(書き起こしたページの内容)

++++++

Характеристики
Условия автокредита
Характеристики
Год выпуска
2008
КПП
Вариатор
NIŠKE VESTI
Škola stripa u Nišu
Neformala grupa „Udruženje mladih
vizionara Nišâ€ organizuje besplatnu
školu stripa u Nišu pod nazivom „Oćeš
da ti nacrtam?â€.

++++++

すべてのエントリの行を、一字も変えずにそのまま書き写してください。

Характеристики
Условия автокредита
Характеристики
Год выпуска
2008
КПП
Вариатор
NIŠKE VESTI
Škola stripa u Nišu
Neformala grupa „Udruženje mladih
vizionara Nišâ€ organizuje besplatnu
školu stripa u Nišu pod nazivom „Oćeš
da ti nacrtam?â€.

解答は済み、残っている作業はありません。